Splunk Search

Splunk unable to start and emits "Conf is currently being modified by process ####."

MidGe
Explorer

This morning after rebooting my computer with splunk on it, Splunk refuses to start.

Trying to investigate the problem, I found a few odd things. The most likely error is identified by a message [Conf is currently being modified by process 4432] which occurs on a number of attempts at starting splunk, or trying to check licence via cli, for instance. The strange thing is that there does not seem to be a process 4432 running on my computer!

Has Splunk got corrupted somehow?

Here is an odd extract from the logs:
01-28-2013 02:30:55.412 +0800 INFO LicenseMgr - Initing LicenseMgr runContext_splunkd=false
01-28-2013 02:30:55.412 +0800 INFO LMStackMgr - closing stack mgr
01-28-2013 02:30:55.412 +0800 INFO LMSlaveInfo - all slaves cleared
01-28-2013 02:30:55.422 +0800 INFO LMStackMgr - created stack='download-trial'
01-28-2013 02:30:55.422 +0800 INFO LMStackMgr - have to auto-set active stack group='Trial' reason='invalid/missing group id' gidStr='' oldGid=Invalid

I start splunk via the CLI as:

"$ sudo /opt/splunk/bin/splunk start"

I then get the following:

"Splunk> Winning the War on Error

Checking prerequisites...
Checking http port [8000]: open
Checking mgmt port [8089]: open
Checking configuration... Done.
Checking indexes...
Validated databases: _audit _blocksignature _internal _thefishbucket history main os sos sos_summary_daily summary
Done
Checking filesystem compatibility... Done
Checking conf files for typos... Done
All preliminary checks passed.

* _WORK INSTRUCTIONS_:
1: Could you repeat, word for word, the part of the Splunk startup post starting with "Splunk unable to" and going on through "got corrupted somehow?"?
2: Can you go on with the Splunk startup post from the point where it stops?
The data isn't needed for anything here.

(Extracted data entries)
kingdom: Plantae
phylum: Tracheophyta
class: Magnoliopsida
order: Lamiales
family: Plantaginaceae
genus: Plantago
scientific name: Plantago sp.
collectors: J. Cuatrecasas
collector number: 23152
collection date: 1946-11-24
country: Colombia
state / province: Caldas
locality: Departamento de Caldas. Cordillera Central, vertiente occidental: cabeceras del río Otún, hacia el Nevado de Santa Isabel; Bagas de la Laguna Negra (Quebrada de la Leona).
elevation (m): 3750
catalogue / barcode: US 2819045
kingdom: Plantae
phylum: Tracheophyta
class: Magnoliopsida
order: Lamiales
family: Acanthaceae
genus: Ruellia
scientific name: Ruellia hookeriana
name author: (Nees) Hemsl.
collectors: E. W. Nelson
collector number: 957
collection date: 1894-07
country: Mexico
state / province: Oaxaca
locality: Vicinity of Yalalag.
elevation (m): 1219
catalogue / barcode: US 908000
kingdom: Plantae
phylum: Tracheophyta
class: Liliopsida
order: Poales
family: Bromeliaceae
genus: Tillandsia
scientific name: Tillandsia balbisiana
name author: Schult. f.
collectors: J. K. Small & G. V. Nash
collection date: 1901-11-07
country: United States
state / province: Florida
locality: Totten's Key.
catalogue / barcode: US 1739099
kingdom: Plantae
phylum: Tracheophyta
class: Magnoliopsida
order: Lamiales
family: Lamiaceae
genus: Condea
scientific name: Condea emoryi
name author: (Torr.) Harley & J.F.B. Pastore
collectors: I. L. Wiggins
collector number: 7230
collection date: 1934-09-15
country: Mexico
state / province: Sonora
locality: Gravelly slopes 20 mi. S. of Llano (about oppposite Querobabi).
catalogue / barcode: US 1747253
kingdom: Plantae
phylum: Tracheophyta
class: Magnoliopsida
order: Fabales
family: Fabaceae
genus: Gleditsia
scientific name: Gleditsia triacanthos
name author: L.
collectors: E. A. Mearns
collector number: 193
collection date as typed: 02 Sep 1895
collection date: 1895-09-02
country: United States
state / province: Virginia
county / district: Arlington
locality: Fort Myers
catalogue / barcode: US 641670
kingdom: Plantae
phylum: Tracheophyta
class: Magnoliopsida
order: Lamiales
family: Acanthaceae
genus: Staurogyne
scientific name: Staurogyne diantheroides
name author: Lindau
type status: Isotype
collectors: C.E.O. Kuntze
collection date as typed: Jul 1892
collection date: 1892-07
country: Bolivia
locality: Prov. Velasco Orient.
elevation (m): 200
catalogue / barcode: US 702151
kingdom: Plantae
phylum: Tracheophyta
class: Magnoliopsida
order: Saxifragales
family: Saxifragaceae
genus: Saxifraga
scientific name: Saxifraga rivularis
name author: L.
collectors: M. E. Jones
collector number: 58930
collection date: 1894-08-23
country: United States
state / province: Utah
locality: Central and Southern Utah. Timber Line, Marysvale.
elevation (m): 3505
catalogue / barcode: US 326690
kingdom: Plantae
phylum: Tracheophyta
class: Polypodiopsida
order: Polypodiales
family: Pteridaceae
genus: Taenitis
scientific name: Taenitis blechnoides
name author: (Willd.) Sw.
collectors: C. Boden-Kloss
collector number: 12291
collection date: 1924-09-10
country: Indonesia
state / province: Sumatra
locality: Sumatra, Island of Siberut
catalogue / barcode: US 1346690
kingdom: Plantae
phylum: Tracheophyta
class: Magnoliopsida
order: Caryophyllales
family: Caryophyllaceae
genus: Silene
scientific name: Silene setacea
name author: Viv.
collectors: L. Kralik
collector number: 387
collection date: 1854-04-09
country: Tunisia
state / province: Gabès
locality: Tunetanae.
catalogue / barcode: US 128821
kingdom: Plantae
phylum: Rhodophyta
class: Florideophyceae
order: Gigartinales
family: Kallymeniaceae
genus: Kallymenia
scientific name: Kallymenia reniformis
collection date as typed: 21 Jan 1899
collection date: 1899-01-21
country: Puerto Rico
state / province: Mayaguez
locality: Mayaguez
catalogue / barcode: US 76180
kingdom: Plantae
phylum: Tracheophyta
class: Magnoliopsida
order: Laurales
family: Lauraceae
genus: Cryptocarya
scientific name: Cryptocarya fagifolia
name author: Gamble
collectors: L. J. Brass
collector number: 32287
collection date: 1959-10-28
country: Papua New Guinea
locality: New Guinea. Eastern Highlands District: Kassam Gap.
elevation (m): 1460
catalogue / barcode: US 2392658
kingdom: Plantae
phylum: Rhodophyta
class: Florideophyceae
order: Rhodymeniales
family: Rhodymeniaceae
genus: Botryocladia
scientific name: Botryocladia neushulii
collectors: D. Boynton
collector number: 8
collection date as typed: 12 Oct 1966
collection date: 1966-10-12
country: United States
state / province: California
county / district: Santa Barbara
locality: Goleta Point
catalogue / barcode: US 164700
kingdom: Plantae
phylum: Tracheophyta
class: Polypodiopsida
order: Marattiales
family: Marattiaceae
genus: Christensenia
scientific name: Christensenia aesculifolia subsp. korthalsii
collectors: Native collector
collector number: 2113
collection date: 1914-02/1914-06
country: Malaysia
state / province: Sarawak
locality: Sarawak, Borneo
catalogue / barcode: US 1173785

* _RESPONSE LIST_:
1:
Splunk unable to start and emits "Conf is currently being modified by process ####."

MidGe
Explorer

This morning after rebooting my computer with splunk on it, Splunk refuses to start.

Trying to investigate the problem, I found a few odd things. The most likely error is identified by a message [Conf is currently being modified by process 4432] which occurs on a number of attempts at starting splunk, or trying to check licence via cli, for instance. The strange thing is that there does not seem to be a process 4432 running on my computer!

Has Splunk got corrupted somehow?

2:
Conf is currently being modified by process 4432.
Conf is currently being modified by process 4432.
Conf is currently being modified by process 4432.
Conf is currently being modified by process 4432.
Conf is currently being modified by process 4432.
Conf is currently being modified by process 4432.
Starting splunk server daemon (splunkd)...

Timed out waiting for splunkd to start.
Starting splunkweb... Done

If you get stuck, we're here to help.

Look for answers here: http://docs.splunk.com

The Splunk web interface is at http://wolfgang:8000"

and on attempting to reach splunk via the web interface, I get:

"The splunkd daemon cannot be reached by splunkweb. Check that there are no blocked network ports or that splunkd is still running."

With the following at the bottom of the screen:

"You are using wolfgang:8000, which is connected to splunkd @000 at https://127.0.0.1:8089 on Mon Jan 28 04:52:13 2013."

The @000 seems a bit odd, no?

Tags (3)
1 Solution

yannK
Splunk Employee
Splunk Employee

I wonder if you do not have some file owned by a different user than the one running splunk

  • 1 stop splunk
  • 2 check the presence and owner/permissions on $SPLUNK_HOME/var/run/splunk/*.pid
  • 3 delete them if they still exists
  • 4 if needed do a chown -R for the splunk folders to change the owner
  • 5 start splunk under the correct user
  • 6 double check that the service starts with the correct user

View solution in original post

vvereschaka
Engager

in additional to yannK answer.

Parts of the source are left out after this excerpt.